#### [Recorded data]
-- -- --
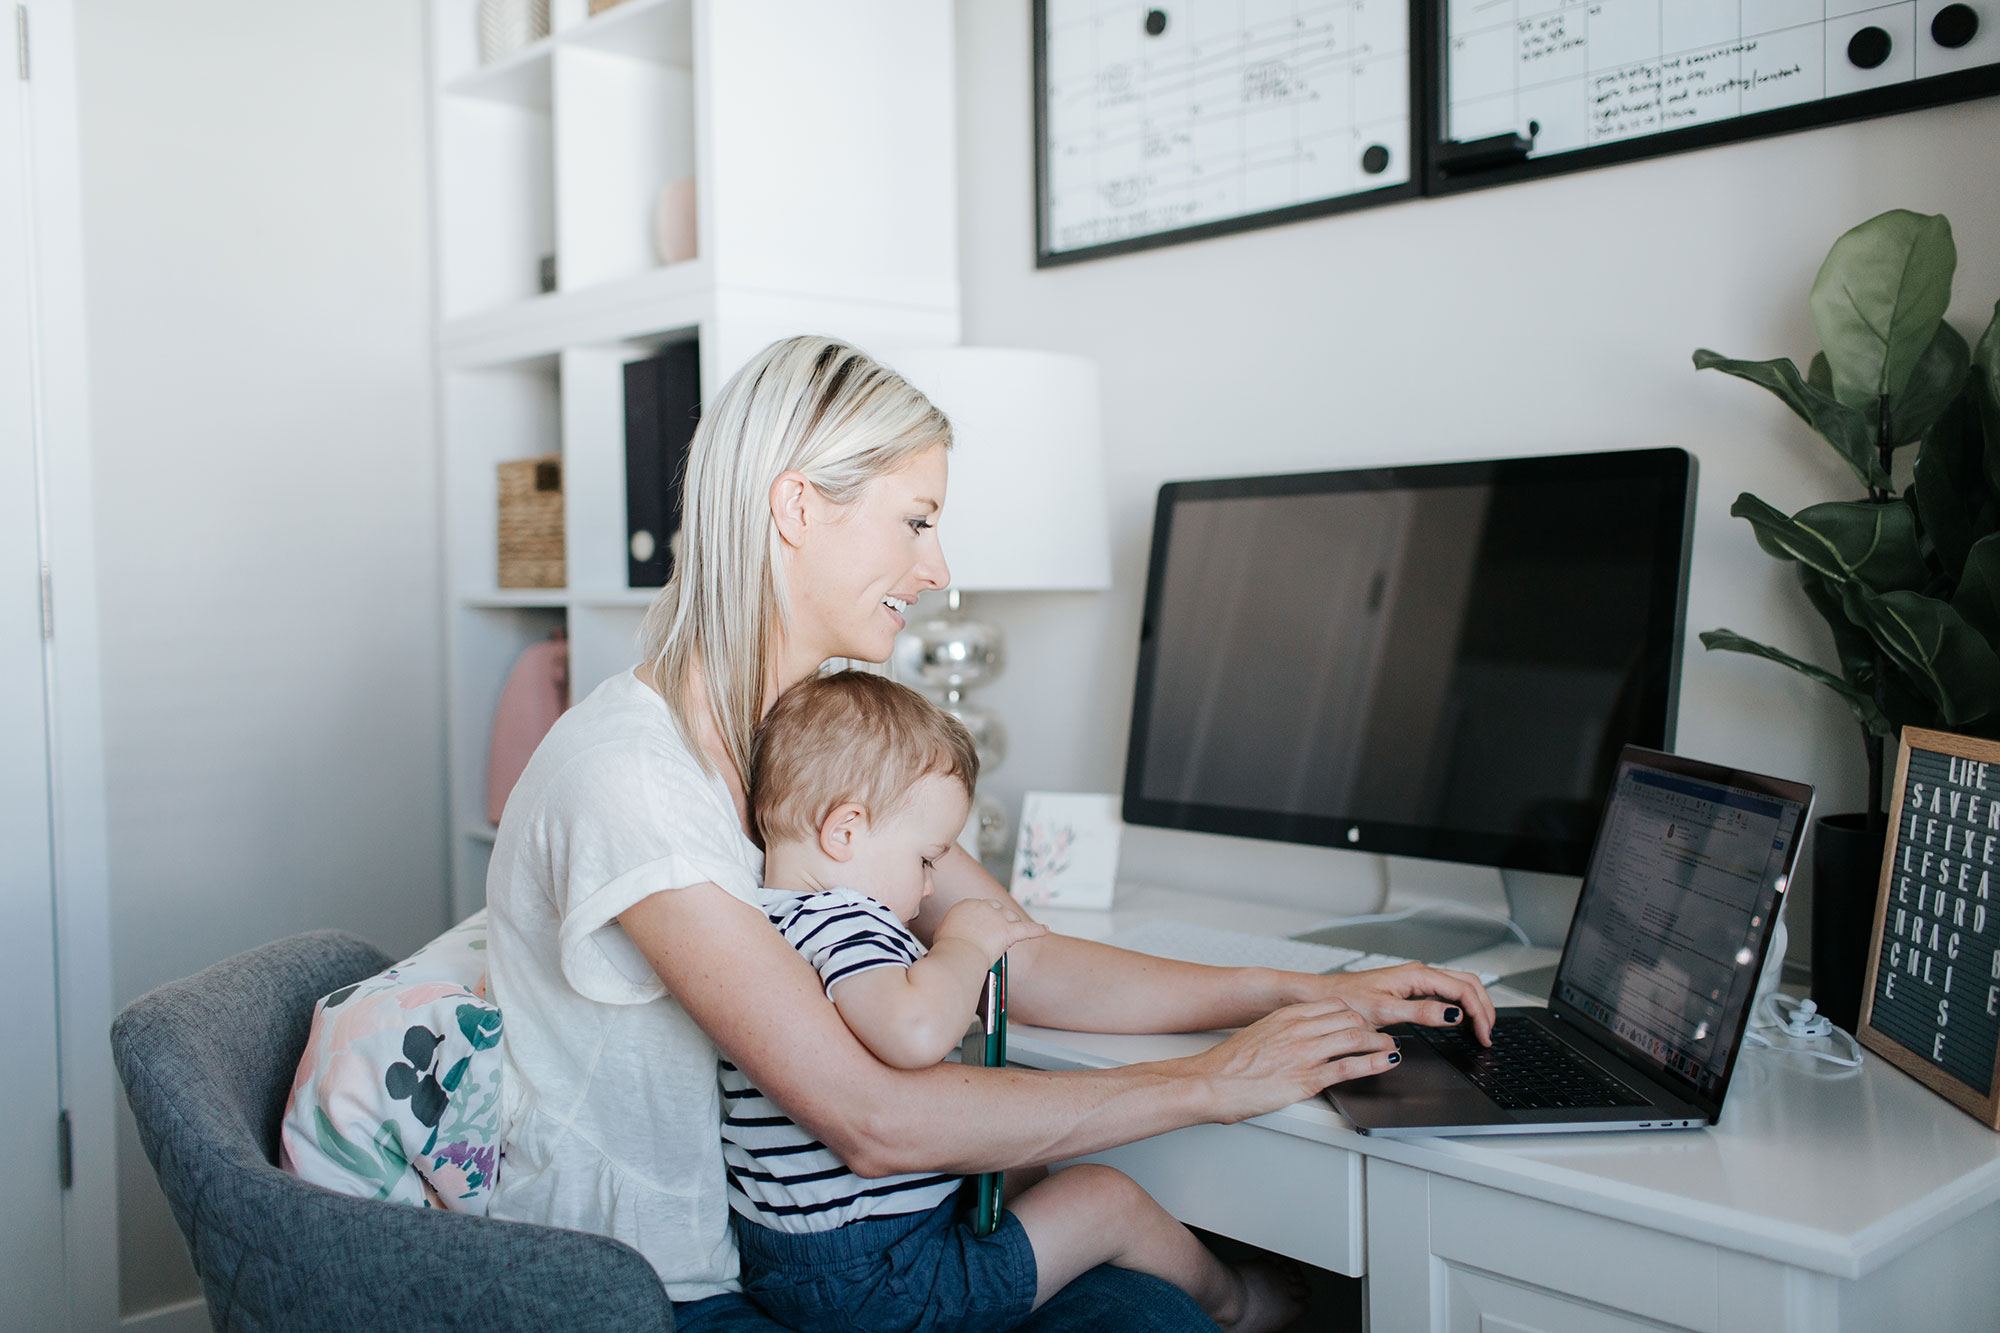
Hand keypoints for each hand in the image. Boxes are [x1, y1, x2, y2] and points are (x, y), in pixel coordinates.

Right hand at [934, 897, 1048, 964]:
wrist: (957, 953)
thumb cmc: (948, 946)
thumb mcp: (943, 930)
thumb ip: (951, 927)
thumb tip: (949, 934)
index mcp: (968, 904)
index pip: (980, 907)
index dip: (982, 918)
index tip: (980, 926)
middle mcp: (985, 906)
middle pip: (997, 908)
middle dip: (998, 919)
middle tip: (993, 932)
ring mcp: (999, 918)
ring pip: (1011, 916)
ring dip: (1011, 923)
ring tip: (1009, 935)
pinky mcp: (1009, 931)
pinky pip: (1027, 929)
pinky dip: (1037, 930)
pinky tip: (1044, 929)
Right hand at [1184, 1000, 1399, 1121]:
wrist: (1209, 1083)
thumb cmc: (1226, 1066)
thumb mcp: (1257, 1036)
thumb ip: (1281, 1033)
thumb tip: (1294, 1039)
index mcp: (1286, 1017)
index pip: (1333, 1005)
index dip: (1354, 1013)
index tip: (1363, 1021)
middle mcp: (1299, 1029)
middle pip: (1350, 1017)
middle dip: (1371, 1026)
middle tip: (1381, 1036)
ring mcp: (1305, 1053)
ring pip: (1356, 1037)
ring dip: (1380, 1042)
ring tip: (1391, 1048)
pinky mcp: (1308, 1078)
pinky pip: (1351, 1066)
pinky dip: (1375, 1063)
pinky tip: (1387, 1063)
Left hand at [1316, 963, 1496, 1045]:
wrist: (1327, 995)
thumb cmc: (1348, 1000)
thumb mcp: (1384, 1011)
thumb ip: (1420, 1012)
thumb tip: (1453, 1014)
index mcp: (1417, 975)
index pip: (1462, 989)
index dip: (1479, 1012)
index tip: (1484, 1035)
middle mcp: (1420, 973)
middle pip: (1468, 984)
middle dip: (1484, 1008)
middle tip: (1489, 1035)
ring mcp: (1418, 980)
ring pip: (1460, 987)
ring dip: (1476, 1006)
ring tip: (1482, 1031)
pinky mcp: (1413, 989)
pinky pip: (1447, 994)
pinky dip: (1462, 1007)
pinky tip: (1463, 1023)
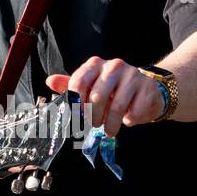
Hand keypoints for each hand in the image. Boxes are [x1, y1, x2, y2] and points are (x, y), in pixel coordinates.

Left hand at [46, 57, 166, 135]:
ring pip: (116, 106)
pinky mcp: (146, 87)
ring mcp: (132, 75)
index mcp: (95, 64)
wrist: (146, 92)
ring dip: (111, 124)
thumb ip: (71, 86)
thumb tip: (50, 81)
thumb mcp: (91, 88)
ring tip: (110, 130)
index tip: (77, 118)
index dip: (76, 104)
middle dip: (93, 117)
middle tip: (94, 125)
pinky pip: (134, 111)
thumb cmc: (113, 92)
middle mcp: (113, 66)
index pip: (78, 82)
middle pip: (96, 97)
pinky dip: (129, 121)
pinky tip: (128, 119)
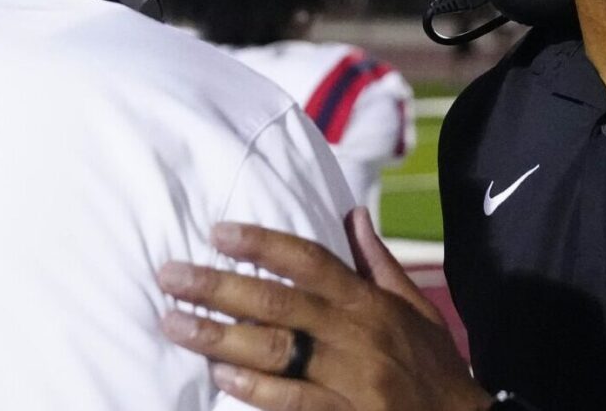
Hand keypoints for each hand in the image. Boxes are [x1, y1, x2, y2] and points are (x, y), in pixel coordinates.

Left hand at [158, 207, 489, 410]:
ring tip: (175, 324)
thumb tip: (353, 213)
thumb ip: (378, 264)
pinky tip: (220, 375)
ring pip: (276, 351)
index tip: (218, 232)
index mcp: (370, 303)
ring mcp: (349, 379)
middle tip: (170, 276)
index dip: (262, 244)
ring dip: (220, 337)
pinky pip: (292, 401)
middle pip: (278, 303)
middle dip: (219, 287)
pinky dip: (254, 388)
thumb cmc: (435, 368)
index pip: (309, 261)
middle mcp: (356, 335)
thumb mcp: (416, 309)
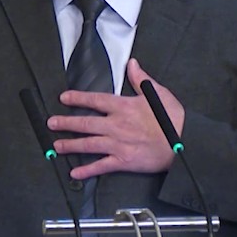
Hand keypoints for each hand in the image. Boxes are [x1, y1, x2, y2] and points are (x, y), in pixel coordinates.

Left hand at [48, 58, 184, 178]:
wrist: (184, 141)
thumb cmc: (173, 118)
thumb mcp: (157, 92)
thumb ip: (141, 78)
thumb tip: (132, 64)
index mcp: (124, 107)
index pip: (95, 100)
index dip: (77, 98)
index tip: (64, 98)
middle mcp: (116, 125)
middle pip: (86, 123)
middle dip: (66, 123)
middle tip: (52, 123)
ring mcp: (118, 144)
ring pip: (88, 144)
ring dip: (70, 145)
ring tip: (57, 146)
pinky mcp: (124, 161)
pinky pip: (101, 166)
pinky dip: (87, 170)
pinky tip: (75, 172)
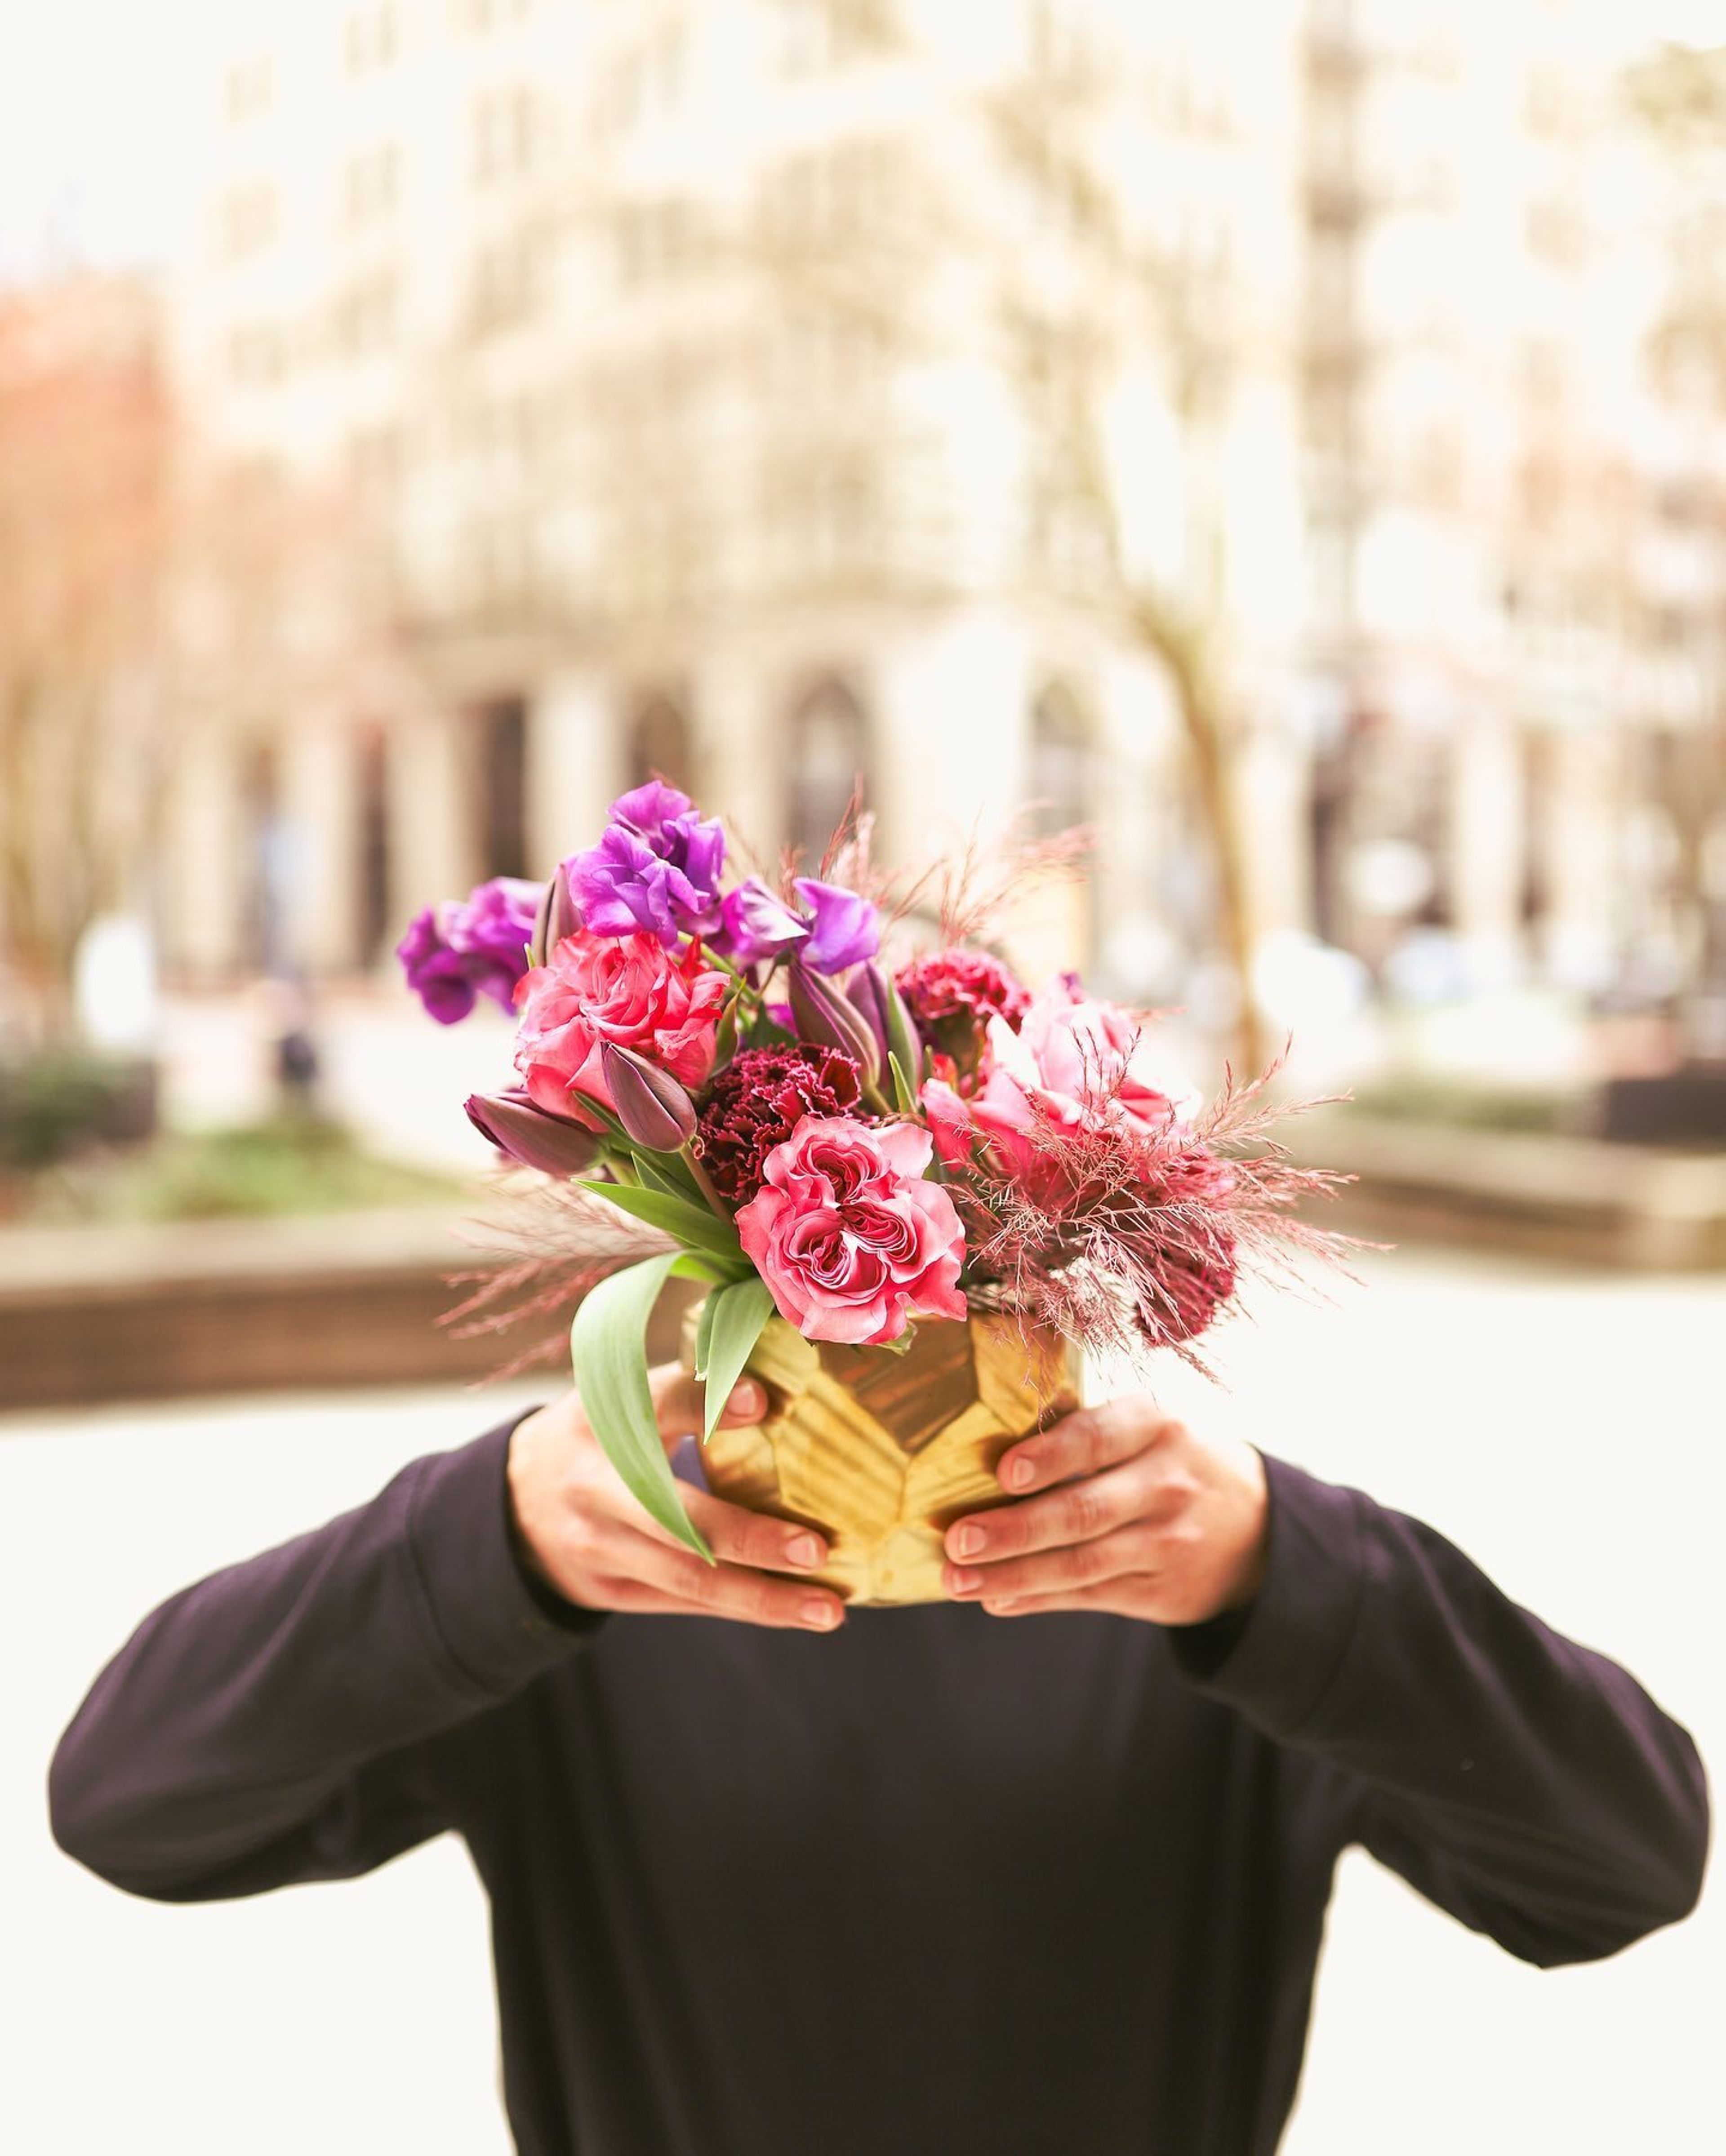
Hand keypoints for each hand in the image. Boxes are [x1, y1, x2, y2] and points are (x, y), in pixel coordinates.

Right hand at [508, 1366, 846, 1632]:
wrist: (515, 1500)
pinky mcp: (610, 1589)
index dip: (708, 1401)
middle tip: (817, 1548)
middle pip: (673, 1517)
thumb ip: (692, 1390)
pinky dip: (746, 1607)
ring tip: (829, 1609)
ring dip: (764, 1598)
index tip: (765, 1402)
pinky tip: (800, 1612)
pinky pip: (686, 1604)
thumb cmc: (603, 1435)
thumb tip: (787, 1384)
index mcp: (606, 1416)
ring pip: (687, 1579)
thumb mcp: (624, 1397)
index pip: (659, 1402)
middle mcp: (596, 1482)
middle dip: (747, 1537)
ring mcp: (599, 1544)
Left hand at [940, 1396, 1268, 1623]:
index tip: (1004, 1472)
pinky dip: (1039, 1599)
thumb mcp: (1149, 1429)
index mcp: (1157, 1427)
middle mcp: (1167, 1485)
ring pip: (1082, 1564)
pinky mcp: (1163, 1592)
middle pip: (1085, 1511)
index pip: (1099, 1438)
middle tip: (958, 1540)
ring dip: (1013, 1575)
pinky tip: (996, 1599)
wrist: (1260, 1527)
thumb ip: (1084, 1434)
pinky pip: (1091, 1597)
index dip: (1051, 1455)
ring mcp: (1168, 1543)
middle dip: (1016, 1529)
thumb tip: (988, 1456)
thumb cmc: (1172, 1461)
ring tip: (957, 1580)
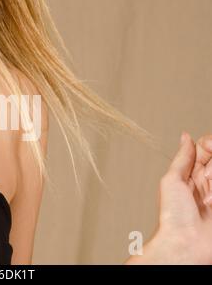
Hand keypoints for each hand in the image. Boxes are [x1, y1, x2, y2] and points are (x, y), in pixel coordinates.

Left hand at [127, 132, 211, 263]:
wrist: (187, 243)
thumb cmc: (174, 216)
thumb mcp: (172, 181)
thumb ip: (182, 158)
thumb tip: (185, 136)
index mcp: (193, 173)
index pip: (207, 146)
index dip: (210, 144)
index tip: (208, 148)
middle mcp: (209, 180)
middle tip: (207, 178)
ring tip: (210, 199)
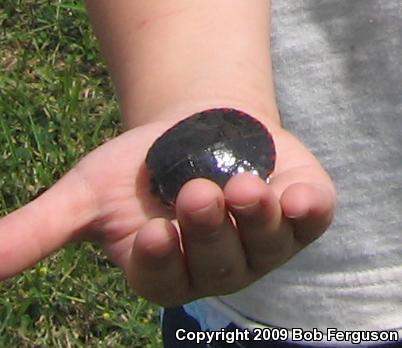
-- -- --
#### [Task item]
Taking the entries above, write out exactly each line from the one holding "index tip: (765, 1402)" to the one holding "pinky mcp: (1163, 1592)", both included, and stop there.

#### [Exercise output]
index tip: (765, 1402)
pinky tip: (800, 1612)
pinky pip: (686, 1604)
thumb cmc: (603, 1435)
thumb tip: (787, 1384)
index mcp: (606, 1416)
ring pip: (687, 1579)
thumb mcp: (624, 1397)
index pip: (659, 1402)
middle mcp: (596, 1482)
middle dip: (747, 1537)
ring mcp: (599, 1544)
Left hand at [940, 1396, 1268, 1623]:
index tip: (1004, 1472)
pinky dip: (1039, 1599)
thumb mcp: (1149, 1429)
index mcp: (1157, 1427)
middle mcp: (1167, 1485)
ring pip: (1082, 1564)
pinky mcp: (1163, 1592)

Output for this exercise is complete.